*** Opening Quoted passage ***

I wrote about the importance of research and observation as a writer the other day. I mentioned it because it was the topic I was giving my writing group.
This is what I wrote – an extract from my little book So You Want To Write:
If you decide to set your novel in an interesting or unusual place, even if you have been there yourself, you may need to do some research to add detail and to make sure your facts are correct.
If your story is set in the past you may need to find out about how people lived in those days. The same applies to character and plot. If your hero is an Albanian, or your heroine is an astrophysicist, you need to make sure you know something about Albania or astrophysics. It is very easy to do research now with the vast resources of the internet, but you may also like to visit your library or local museum. Other people are a great resource; if your story is set in the recent past, interview people who were alive at that time; if your story is set in another place or country you may know someone who has lived, worked, or been there. You may be able to visit some of the places your story is set if they are local to you. Adding extra detail adds interest for your readers; it brings your story alive and makes it more believable.
To illustrate my point I shared an extract from my new book Saltpans, which I hope will be published at the beginning of the summer. This is a sneak preview, from the first draft so there are very likely to be changes and alterations and much editing before it appears in print!

*** Closing Quoted passage ***
*** Opening Provided data ***

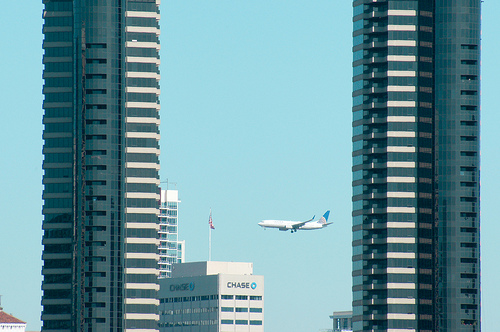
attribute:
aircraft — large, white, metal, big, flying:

*** Closing Provided data ***

What to do:
Answer these about the post on research for writers:
1. What is the title of the little book the extract is taken from?
2. In the example about characters, what profession does the heroine have?
3. When does the writer hope the new book Saltpans will be published?

Exercise solution:
1. So You Want To Write
2. Astrophysicist
3. At the beginning of the summer